5. CRseek:CRISPR-Cas実験戦略の設計を支援するPythosモジュール
  • [出典]"CRSeek: a Python module for facilitating complicated CRISPR design strategies" Dampier W, Chung CH, Sullivan NT, Andrew J Atkins AJ, Nonnemacher MR, Brian Wigdahl B. PeerJ 2018 Aug 6.
  • Pythonのオープンソース機械学習ライブラリであるscikit-learnをミラリングしたPythonライブラリであり、SpCas9以外のCasエフェクターについてのsgRNAs設計も可能にしたツール;Ananconda環境でインストール可能
6. CRISPR/Cas9ゲノム編集による植物における翻訳調節
  • [出典]"Genome editing of upstream open reading frames enables translational control in plants" Zhang H, Si X, Ji X, Fan R, Liu J, Chen K, Wang D, Gao C (Chinese Academy of Sciences). Nat Biotechnol. 2018 Aug 6.

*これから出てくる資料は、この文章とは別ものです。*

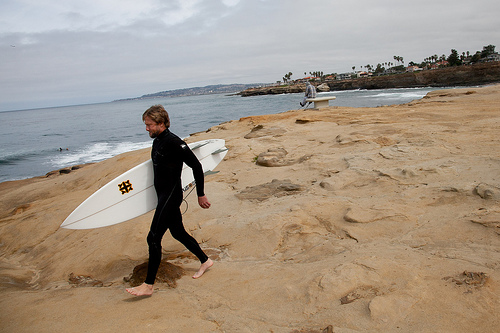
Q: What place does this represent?
A: It represents the beach.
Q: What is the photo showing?
A: It is showing a beach.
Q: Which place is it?
A: It is a beach.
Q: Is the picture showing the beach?
A: Yes, it is showing the beach.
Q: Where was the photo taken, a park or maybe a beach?
A: It was taken at a beach.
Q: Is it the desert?
A: No, it is the beach.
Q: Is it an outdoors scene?
A: Yes, it is outdoors.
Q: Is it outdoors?
A: Yes, it is outdoors.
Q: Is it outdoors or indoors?
A: It is outdoors.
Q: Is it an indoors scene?
A: No, it is outdoors.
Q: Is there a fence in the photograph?
A: No, there are no fences.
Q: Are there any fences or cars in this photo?
A: No, there are no fences or cars.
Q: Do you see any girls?
A: No, there are no girls.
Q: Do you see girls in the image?
A: No, there are no girls.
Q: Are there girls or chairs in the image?
A: No, there are no girls or chairs.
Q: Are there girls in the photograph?
A: No, there are no girls.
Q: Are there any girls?
A: No, there are no girls.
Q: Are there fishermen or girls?
A: No, there are no girls or fishermen.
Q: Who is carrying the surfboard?
A: The man is carrying the surfboard.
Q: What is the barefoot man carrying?
A: The man is carrying a surfboard.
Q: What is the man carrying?
A: The man is carrying a surfboard.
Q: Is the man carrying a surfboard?
A: Yes, the man is carrying a surfboard.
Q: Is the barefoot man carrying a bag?
A: No, the man is carrying a surfboard.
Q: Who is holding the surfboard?
A: The man is holding the surfboard.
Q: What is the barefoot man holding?
A: The man is holding the surfboard.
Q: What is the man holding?
A: The man is holding the surfboard.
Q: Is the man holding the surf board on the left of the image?
A: Yes, the man is holding the surfboard.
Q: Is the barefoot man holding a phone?
A: No, the man is holding the surfboard.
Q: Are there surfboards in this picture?
A: Yes, there is a surfboard.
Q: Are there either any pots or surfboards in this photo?
A: Yes, there is a surfboard.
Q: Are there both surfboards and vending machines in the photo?
A: No, there is a surfboard but no vending machines.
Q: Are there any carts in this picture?
A: No, there are no carts.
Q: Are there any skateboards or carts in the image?
A: No, there are no carts or skateboards.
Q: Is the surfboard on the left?
A: Yes, the surfboard is on the left of the image.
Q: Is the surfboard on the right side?
A: No, the surfboard is on the left of the image.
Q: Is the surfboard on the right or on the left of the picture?
A: The surfboard is on the left of the image.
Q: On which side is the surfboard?
A: The surfboard is on the left of the image.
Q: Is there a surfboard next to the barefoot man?
A: Yes, there is a surfboard next to the man.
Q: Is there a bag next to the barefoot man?
A: No, there is a surfboard next to the man.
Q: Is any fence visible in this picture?
A: No, there are no fences.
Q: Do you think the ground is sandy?
A: Yes, the ground is sandy.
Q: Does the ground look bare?
A: No, the ground is sandy.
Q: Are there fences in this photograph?
A: No, there are no fences.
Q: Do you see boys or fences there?
A: No, there are no fences or boys.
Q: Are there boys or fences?
A: No, there are no fences or boys.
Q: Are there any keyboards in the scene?
A: No, there are no keyboards.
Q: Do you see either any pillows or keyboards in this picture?
A: No, there are no keyboards or pillows.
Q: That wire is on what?
A: The wire is on the surfboard.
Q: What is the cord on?
A: The wire is on the surfboard.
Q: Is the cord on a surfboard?
A: Yes, the cord is on a surfboard.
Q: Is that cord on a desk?
A: No, the cord is on a surfboard.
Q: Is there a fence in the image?
A: No, there are no fences.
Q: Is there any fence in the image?
A: No, there are no fences.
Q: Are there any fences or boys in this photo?
A: No, there are no fences or boys.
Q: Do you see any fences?
A: No, there are no fences.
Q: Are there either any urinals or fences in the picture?
A: No, there are no fences or urinals.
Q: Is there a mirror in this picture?
A: No, there are no mirrors.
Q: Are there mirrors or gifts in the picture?
A: No, there are no mirrors or gifts.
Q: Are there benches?
A: Yes, there is a bench.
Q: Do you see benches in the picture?
A: Yes, there is a bench.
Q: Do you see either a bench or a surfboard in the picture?
A: Yes, there is a bench.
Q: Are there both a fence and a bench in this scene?
A: No, there is a bench but no fences.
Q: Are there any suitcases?
A: No, there are no suitcases.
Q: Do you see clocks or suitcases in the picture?
A: No, there are no suitcases or clocks.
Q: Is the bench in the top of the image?
A: Yes, the bench is in the top of the image.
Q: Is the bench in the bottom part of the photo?
A: No, the bench is in the top of the image.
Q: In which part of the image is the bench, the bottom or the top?
A: The bench is in the top of the image.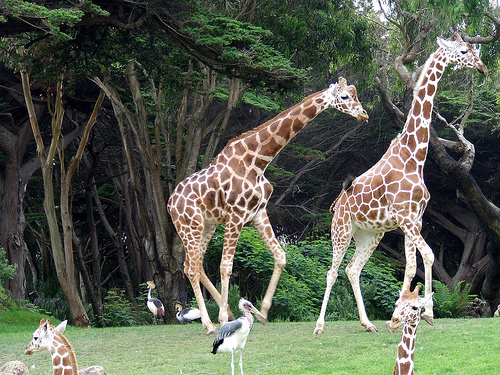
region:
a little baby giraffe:
[16, 306, 106, 372]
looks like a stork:
[206, 295, 284, 371]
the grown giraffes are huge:
[153, 22, 487, 345]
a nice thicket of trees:
[27, 35, 272, 288]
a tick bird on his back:
[339, 170, 359, 199]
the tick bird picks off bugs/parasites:
[336, 170, 368, 202]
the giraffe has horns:
[321, 63, 382, 130]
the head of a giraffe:
[425, 30, 491, 75]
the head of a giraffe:
[325, 77, 372, 122]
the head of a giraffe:
[17, 317, 71, 362]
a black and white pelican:
[209, 294, 266, 365]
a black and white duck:
[171, 299, 205, 325]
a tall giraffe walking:
[162, 74, 373, 333]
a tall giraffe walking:
[308, 33, 490, 330]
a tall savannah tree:
[1, 1, 122, 333]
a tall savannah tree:
[95, 2, 234, 324]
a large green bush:
[197, 216, 436, 331]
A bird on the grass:
[203, 298, 268, 374]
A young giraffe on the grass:
[379, 278, 429, 373]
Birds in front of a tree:
[138, 276, 202, 325]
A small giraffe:
[21, 317, 91, 374]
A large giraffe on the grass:
[169, 60, 367, 330]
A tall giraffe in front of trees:
[162, 58, 365, 337]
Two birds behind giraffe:
[134, 273, 211, 322]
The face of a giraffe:
[327, 78, 370, 123]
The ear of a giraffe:
[433, 35, 450, 47]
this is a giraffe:
[160, 70, 371, 324]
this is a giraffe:
[27, 304, 83, 374]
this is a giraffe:
[309, 36, 488, 341]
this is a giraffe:
[378, 273, 431, 373]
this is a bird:
[197, 287, 305, 374]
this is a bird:
[167, 287, 217, 349]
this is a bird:
[135, 274, 178, 336]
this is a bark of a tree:
[18, 64, 98, 338]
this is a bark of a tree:
[124, 97, 189, 302]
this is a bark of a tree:
[437, 138, 498, 219]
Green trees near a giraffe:
[18, 12, 241, 102]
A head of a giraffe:
[24, 320, 76, 372]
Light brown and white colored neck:
[53, 347, 68, 372]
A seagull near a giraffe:
[213, 297, 266, 374]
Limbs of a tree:
[23, 87, 96, 157]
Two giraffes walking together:
[186, 32, 498, 276]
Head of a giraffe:
[383, 282, 430, 372]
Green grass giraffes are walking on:
[283, 342, 353, 368]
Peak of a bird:
[252, 307, 263, 315]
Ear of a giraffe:
[42, 320, 49, 330]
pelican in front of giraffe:
[208, 297, 267, 374]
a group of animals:
[13, 26, 491, 373]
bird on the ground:
[188, 285, 264, 374]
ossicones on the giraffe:
[328, 65, 356, 95]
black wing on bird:
[208, 311, 248, 338]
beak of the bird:
[245, 300, 263, 326]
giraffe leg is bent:
[253, 206, 288, 316]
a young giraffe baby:
[17, 309, 93, 374]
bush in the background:
[213, 209, 410, 334]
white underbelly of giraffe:
[346, 220, 381, 242]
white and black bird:
[189, 294, 279, 371]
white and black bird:
[206, 288, 274, 366]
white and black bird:
[189, 288, 272, 373]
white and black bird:
[209, 292, 275, 374]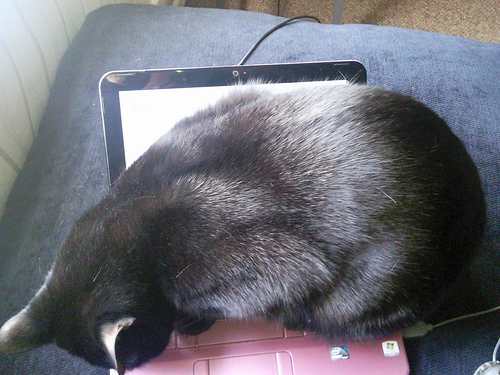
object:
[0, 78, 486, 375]
cat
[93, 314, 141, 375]
ear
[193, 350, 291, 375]
mouse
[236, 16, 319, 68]
power supply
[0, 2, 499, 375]
carpet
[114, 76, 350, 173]
laptop screen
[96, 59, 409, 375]
laptop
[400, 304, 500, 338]
cord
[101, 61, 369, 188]
monitor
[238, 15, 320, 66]
power cord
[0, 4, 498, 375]
pillow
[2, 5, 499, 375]
couch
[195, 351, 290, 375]
touch pad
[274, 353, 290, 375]
buttons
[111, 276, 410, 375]
keyboard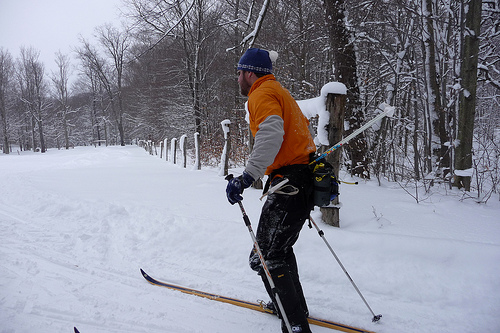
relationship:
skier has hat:
[186, 45, 370, 332] [238, 48, 273, 77]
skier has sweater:
[186, 45, 370, 332] [245, 77, 315, 174]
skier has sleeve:
[186, 45, 370, 332] [247, 117, 282, 183]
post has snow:
[315, 82, 351, 228] [322, 80, 344, 96]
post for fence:
[315, 82, 351, 228] [125, 126, 353, 196]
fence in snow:
[125, 126, 353, 196] [112, 148, 469, 313]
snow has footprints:
[112, 148, 469, 313] [124, 214, 207, 283]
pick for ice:
[322, 101, 407, 159] [377, 102, 395, 123]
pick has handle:
[322, 101, 407, 159] [267, 177, 293, 196]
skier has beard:
[186, 45, 370, 332] [239, 74, 251, 96]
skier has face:
[186, 45, 370, 332] [231, 65, 263, 96]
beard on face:
[239, 74, 251, 96] [231, 65, 263, 96]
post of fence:
[311, 82, 354, 127] [128, 86, 339, 222]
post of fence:
[186, 119, 206, 180] [128, 86, 339, 222]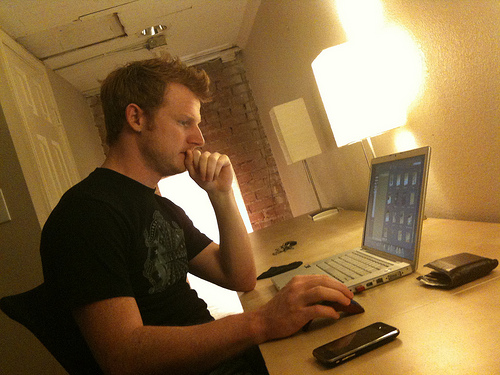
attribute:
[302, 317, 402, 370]
cell phone — black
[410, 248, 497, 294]
wallet — black, leather, closed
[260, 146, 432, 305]
laptop — silver, white, open, o, gray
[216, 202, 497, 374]
table — wood, brown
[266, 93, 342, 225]
lamp — off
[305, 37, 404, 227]
lamp — on, bright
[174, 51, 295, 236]
wall — brick, red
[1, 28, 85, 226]
door — white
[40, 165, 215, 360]
shirt — black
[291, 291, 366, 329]
mouse — curved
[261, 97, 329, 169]
shade — white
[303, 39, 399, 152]
shade — white, on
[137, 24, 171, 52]
light fixture — metal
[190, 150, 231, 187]
fingers — folded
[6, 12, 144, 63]
tile — lifted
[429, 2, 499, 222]
wall — white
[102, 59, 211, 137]
hair — orange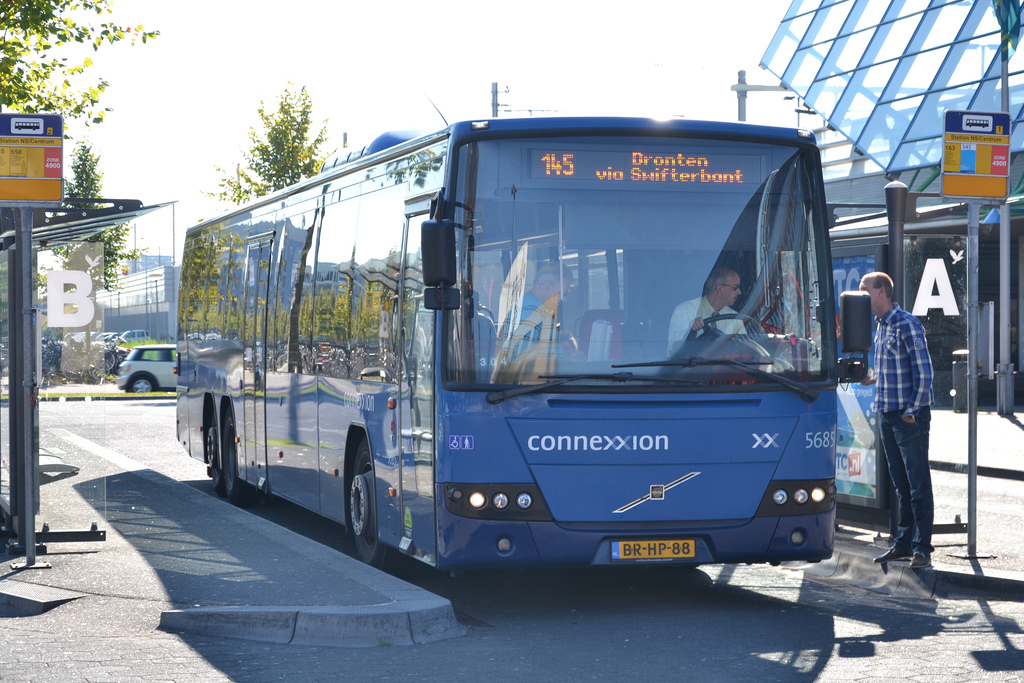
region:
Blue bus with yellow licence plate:
[166, 107, 849, 591]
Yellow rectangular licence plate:
[613, 533, 702, 563]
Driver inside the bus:
[664, 260, 757, 369]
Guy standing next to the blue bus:
[855, 266, 939, 576]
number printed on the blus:
[539, 146, 578, 179]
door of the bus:
[234, 225, 282, 491]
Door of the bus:
[386, 183, 443, 566]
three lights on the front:
[465, 486, 533, 513]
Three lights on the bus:
[771, 481, 829, 505]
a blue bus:
[160, 102, 860, 597]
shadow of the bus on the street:
[64, 463, 848, 679]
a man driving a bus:
[655, 258, 767, 357]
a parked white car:
[106, 333, 183, 403]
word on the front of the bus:
[519, 423, 682, 459]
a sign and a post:
[936, 102, 1019, 568]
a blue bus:
[357, 119, 817, 554]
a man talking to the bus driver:
[841, 220, 979, 581]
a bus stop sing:
[919, 102, 1011, 245]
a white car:
[116, 337, 192, 432]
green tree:
[227, 75, 341, 221]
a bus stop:
[8, 161, 234, 589]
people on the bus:
[511, 256, 587, 367]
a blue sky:
[84, 37, 269, 205]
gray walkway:
[35, 505, 250, 646]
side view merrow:
[375, 184, 473, 371]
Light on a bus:
[462, 486, 486, 515]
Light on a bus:
[486, 487, 512, 514]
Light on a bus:
[793, 489, 812, 505]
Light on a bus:
[811, 483, 827, 506]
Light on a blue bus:
[461, 490, 490, 511]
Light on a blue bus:
[492, 490, 511, 514]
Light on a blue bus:
[514, 489, 537, 516]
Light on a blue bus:
[773, 486, 793, 509]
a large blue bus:
[170, 120, 842, 579]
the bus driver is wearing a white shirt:
[666, 265, 788, 357]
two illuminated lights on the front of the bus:
[455, 484, 832, 507]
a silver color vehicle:
[111, 341, 175, 393]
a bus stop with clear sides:
[5, 190, 179, 539]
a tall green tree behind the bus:
[202, 73, 346, 214]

  • 遺伝子転写後の翻訳調節の観点から、CASの研究チームは今回、mRNA/タンパク質へと翻訳されるORF(primary ORF; pORF)の上流5'UTR(リーダー配列)に位置する配列(upstream ORFs; uORFs)に注目;uORFsは真核生物の遺伝子に共通に存在し、ヒトとマウスの転写物のそれぞれ49%と44%に1~2のuORFsが存在;シロイヌナズナ、トウモロコシおよびイネを含む11種類の植物では、転写物の〜30%から40%以上にuORFsが存在;uORFsの開始コドンはATGとnon-ATGの双方;
  • 発生に重要な4種類のpORFs(AtBRI1, AtVTC2, LsGGP1ならびにLsGGP2.AtBRI1)で検証し、
  • uORFの開始コドンを帯びた領域を標的とするsgRNAにより多重変異導入とmRNA量の変化を実証;レタスにおいてビタミンC生合成鍵酵素遺伝子LsGGP2のuORF編集により、酸化ストレス耐性が向上し、アスコルビン酸量が~150%増加
7. 胚研究における14日ルールを28日ルールへ改変すべきか?
  • [出典]"Should the 14‐day rule for embryo research become the 28‐day rule?" Appleby JB (Lancaster U), Bredenoord AL (U Medical Center Utrecht). EMBO Mol Med. 2018 Aug 7.
  • ヒト胚の研究は発生から14日までに制限されていたが、発生学やCRISPR/Cas9ゲノム編集技術開発を含む生物医学研究が進展すると共に、14日ルールに対する疑義が生まれてきた。著者らは、28日(または28日齢の胚と同等な発生段階)への延長を、科学、規制および倫理の観点から議論。
  • 14日ルールが生まれた背景:体外受精の初期にin vitroで胚を維持する限界が受精から14日であった;生物学的には15日齢で原始線条が形成され原腸陥入開始し、以後は双子にはなり得ない;1982年のWarnock Committeeの提言以来14日ルール各国に徐々に普及;一方で、近年、14日以後の胚研究が技術的には可能になった。